GIVEN TASK -> Repeat, line for line, the entries printed below.

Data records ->
***

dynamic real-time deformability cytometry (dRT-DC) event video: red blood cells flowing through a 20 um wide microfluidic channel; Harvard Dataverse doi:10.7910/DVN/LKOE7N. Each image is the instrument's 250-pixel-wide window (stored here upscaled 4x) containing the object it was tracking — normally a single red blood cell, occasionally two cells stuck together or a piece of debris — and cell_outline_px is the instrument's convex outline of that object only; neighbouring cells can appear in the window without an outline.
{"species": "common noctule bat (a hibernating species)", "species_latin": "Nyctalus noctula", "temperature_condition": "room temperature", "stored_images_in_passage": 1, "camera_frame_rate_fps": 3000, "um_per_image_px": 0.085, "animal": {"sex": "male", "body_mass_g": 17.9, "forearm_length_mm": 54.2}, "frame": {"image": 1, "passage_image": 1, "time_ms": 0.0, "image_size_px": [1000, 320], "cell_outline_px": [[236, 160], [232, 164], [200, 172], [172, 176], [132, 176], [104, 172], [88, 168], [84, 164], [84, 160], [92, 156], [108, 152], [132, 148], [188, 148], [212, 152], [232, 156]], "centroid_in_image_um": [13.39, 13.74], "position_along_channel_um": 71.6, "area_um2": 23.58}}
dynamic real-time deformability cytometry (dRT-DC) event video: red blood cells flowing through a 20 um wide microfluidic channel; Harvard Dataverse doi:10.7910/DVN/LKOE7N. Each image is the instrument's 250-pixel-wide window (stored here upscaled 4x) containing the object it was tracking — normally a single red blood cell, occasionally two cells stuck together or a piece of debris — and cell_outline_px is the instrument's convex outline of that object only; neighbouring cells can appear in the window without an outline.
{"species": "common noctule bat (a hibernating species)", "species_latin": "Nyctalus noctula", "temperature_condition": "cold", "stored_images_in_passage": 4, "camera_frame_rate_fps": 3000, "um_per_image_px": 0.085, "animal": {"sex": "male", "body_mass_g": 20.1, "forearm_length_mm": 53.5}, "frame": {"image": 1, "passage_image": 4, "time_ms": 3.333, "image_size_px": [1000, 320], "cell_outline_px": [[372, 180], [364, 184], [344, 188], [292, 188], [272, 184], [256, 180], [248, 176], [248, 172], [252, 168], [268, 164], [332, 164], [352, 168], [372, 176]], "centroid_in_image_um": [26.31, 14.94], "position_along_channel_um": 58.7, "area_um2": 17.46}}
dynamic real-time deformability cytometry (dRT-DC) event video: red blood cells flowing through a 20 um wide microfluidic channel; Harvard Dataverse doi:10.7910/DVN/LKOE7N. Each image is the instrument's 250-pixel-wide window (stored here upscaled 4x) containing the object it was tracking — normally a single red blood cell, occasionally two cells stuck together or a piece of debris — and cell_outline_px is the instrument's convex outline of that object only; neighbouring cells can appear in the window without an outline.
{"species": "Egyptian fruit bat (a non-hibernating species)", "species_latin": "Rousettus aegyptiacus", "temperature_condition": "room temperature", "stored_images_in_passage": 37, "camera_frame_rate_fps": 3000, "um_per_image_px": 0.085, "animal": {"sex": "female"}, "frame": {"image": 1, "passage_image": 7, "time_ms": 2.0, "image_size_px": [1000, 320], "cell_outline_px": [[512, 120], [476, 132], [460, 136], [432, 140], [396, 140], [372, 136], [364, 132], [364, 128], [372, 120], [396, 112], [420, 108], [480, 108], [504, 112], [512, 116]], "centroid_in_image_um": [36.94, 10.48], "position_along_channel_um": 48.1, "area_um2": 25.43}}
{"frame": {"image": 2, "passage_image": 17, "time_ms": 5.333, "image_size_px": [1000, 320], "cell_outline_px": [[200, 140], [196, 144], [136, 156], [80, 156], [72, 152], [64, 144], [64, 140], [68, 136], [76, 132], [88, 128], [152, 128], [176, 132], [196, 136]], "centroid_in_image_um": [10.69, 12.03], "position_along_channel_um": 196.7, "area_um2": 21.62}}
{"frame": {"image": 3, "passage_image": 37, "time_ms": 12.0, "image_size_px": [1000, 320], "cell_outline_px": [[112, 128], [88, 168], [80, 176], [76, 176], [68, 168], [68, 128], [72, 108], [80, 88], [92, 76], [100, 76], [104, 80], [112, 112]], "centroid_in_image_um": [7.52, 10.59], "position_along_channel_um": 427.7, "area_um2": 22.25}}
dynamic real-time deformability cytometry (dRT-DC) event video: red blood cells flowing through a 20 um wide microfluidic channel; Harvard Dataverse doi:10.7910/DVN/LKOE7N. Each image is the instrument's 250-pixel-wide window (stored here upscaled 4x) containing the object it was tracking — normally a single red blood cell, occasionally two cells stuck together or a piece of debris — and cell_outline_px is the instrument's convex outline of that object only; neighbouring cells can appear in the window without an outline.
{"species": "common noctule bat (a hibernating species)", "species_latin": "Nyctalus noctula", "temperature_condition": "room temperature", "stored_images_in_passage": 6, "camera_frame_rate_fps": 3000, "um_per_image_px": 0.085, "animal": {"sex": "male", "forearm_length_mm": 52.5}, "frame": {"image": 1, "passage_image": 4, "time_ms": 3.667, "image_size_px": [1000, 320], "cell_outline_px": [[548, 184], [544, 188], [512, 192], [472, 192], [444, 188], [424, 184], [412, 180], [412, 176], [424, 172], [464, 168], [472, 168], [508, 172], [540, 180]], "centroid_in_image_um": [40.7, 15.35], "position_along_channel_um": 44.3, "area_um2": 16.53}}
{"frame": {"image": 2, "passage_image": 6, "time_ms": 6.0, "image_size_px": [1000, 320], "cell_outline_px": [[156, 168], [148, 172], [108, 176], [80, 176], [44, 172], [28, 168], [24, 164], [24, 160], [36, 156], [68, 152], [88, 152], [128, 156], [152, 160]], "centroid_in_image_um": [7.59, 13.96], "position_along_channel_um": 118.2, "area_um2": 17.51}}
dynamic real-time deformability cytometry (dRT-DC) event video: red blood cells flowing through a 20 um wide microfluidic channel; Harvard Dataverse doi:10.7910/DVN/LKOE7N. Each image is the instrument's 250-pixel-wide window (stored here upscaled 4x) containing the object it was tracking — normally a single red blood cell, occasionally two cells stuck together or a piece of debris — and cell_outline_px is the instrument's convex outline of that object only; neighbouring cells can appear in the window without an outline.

***

REPLY TO THE TASK ->
dynamic real-time deformability cytometry (dRT-DC) event video: red blood cells flowing through a 20 um wide microfluidic channel; Harvard Dataverse doi:10.7910/DVN/LKOE7N. Each image is the instrument's 250-pixel-wide window (stored here upscaled 4x) containing the object it was tracking — normally a single red blood cell, occasionally two cells stuck together or a piece of debris — and cell_outline_px is the instrument's convex outline of that object only; neighbouring cells can appear in the window without an outline.
{"species": "common noctule bat (a hibernating species)", "species_latin": "Nyctalus noctula", "temperature_condition": "room temperature", "stored_images_in_passage": 1, "camera_frame_rate_fps": 3000, "um_per_image_px": 0.085, "animal": {"sex": "male", "body_mass_g": 17.9, "forearm_length_mm": 54.2}, "frame": {"image": 1, "passage_image": 1, "time_ms": 0.0, "image_size_px": [1000, 320], "cell_outline_px": [[236, 160], [232, 164], [200, 172], [172, 176], [132, 176], [104, 172], [88, 168], [84, 164], [84, 160], [92, 156], [108, 152], [132, 148], [188, 148], [212, 152], [232, 156]], "centroid_in_image_um": [13.39, 13.74], "position_along_channel_um": 71.6, "area_um2": 23.58}}
dynamic real-time deformability cytometry (dRT-DC) event video: red blood cells flowing through a 20 um wide microfluidic channel; Harvard Dataverse doi:10.7910/DVN/LKOE7N. Each image is the instrument's 250-pixel-wide window (stored here upscaled 4x) containing the object it was tracking — normally a single red blood cell, occasionally two cells stuck together or a piece of debris — and cell_outline_px is the instrument's convex outline of that object only; neighbouring cells can appear in the window without an outline.
{"species": "common noctule bat (a hibernating species)", "species_latin": "Nyctalus noctula", "temperature_condition": "cold", "stored_images_in_passage": 4, "camera_frame_rate_fps": 3000, "um_per_image_px": 0.085, "animal": {"sex": "male", "body_mass_g": 20.1, "forearm_length_mm": 53.5}, "frame": {"image": 1, "passage_image": 4, "time_ms": 3.333, "image_size_px": [1000, 320], "cell_outline_px": [[372, 180], [364, 184], [344, 188], [292, 188], [272, 184], [256, 180], [248, 176], [248, 172], [252, 168], [268, 164], [332, 164], [352, 168], [372, 176]], "centroid_in_image_um": [26.31, 14.94], "position_along_channel_um": 58.7, "area_um2": 17.46}}
dynamic real-time deformability cytometry (dRT-DC) event video: red blood cells flowing through a 20 um wide microfluidic channel; Harvard Dataverse doi:10.7910/DVN/LKOE7N. Each image is the instrument's 250-pixel-wide window (stored here upscaled 4x) containing the object it was tracking — normally a single red blood cell, occasionally two cells stuck together or a piece of debris — and cell_outline_px is the instrument's convex outline of that object only; neighbouring cells can appear in the window without an outline.
{"species": "Egyptian fruit bat (a non-hibernating species)", "species_latin": "Rousettus aegyptiacus", "temperature_condition": "room temperature", "stored_images_in_passage": 37, "camera_frame_rate_fps": 3000, "um_per_image_px": 0.085, "animal": {"sex": "female"}, "frame": {"image": 1, "passage_image": 7, "time_ms": 2.0, "image_size_px": [1000, 320], "cell_outline_px": [[512, 120], [476, 132], [460, 136], [432, 140], [396, 140], [372, 136], [364, 132], [364, 128], [372, 120], [396, 112], [420, 108], [480, 108], [504, 112], [512, 116]], "centroid_in_image_um": [36.94, 10.48], "position_along_channel_um": 48.1, "area_um2": 25.43}}
{"frame": {"image": 2, "passage_image": 17, "time_ms": 5.333, "image_size_px": [1000, 320], "cell_outline_px": [[200, 140], [196, 144], [136, 156], [80, 156], [72, 152], [64, 144], [64, 140], [68, 136], [76, 132], [88, 128], [152, 128], [176, 132], [196, 136]], "centroid_in_image_um": [10.69, 12.03], "position_along_channel_um": 196.7, "area_um2": 21.62}}
{"frame": {"image": 3, "passage_image": 37, "time_ms": 12.0, "image_size_px": [1000, 320], "cell_outline_px": [[112, 128], [88, 168], [80, 176], [76, 176], [68, 168], [68, 128], [72, 108], [80, 88], [92, 76], [100, 76], [104, 80], [112, 112]], "centroid_in_image_um": [7.52, 10.59], "position_along_channel_um": 427.7, "area_um2": 22.25}}
dynamic real-time deformability cytometry (dRT-DC) event video: red blood cells flowing through a 20 um wide microfluidic channel; Harvard Dataverse doi:10.7910/DVN/LKOE7N. Each image is the instrument's 250-pixel-wide window (stored here upscaled 4x) containing the object it was tracking — normally a single red blood cell, occasionally two cells stuck together or a piece of debris — and cell_outline_px is the instrument's convex outline of that object only; neighbouring cells can appear in the window without an outline.
{"species": "common noctule bat (a hibernating species)", "species_latin": "Nyctalus noctula", "temperature_condition": "room temperature", "stored_images_in_passage": 6, "camera_frame_rate_fps": 3000, "um_per_image_px": 0.085, "animal": {"sex": "male", "forearm_length_mm": 52.5}, "frame": {"image": 1, "passage_image": 4, "time_ms": 3.667, "image_size_px": [1000, 320], "cell_outline_px": [[548, 184], [544, 188], [512, 192], [472, 192], [444, 188], [424, 184], [412, 180], [412, 176], [424, 172], [464, 168], [472, 168], [508, 172], [540, 180]], "centroid_in_image_um": [40.7, 15.35], "position_along_channel_um": 44.3, "area_um2": 16.53}}
{"frame": {"image": 2, "passage_image": 6, "time_ms": 6.0, "image_size_px": [1000, 320], "cell_outline_px": [[156, 168], [148, 172], [108, 176], [80, 176], [44, 172], [28, 168], [24, 164], [24, 160], [36, 156], [68, 152], [88, 152], [128, 156], [152, 160]], "centroid_in_image_um": [7.59, 13.96], "position_along_channel_um": 118.2, "area_um2": 17.51}}
dynamic real-time deformability cytometry (dRT-DC) event video: red blood cells flowing through a 20 um wide microfluidic channel; Harvard Dataverse doi:10.7910/DVN/LKOE7N. Each image is the instrument's 250-pixel-wide window (stored here upscaled 4x) containing the object it was tracking — normally a single red blood cell, occasionally two cells stuck together or a piece of debris — and cell_outline_px is the instrument's convex outline of that object only; neighbouring cells can appear in the window without an outline.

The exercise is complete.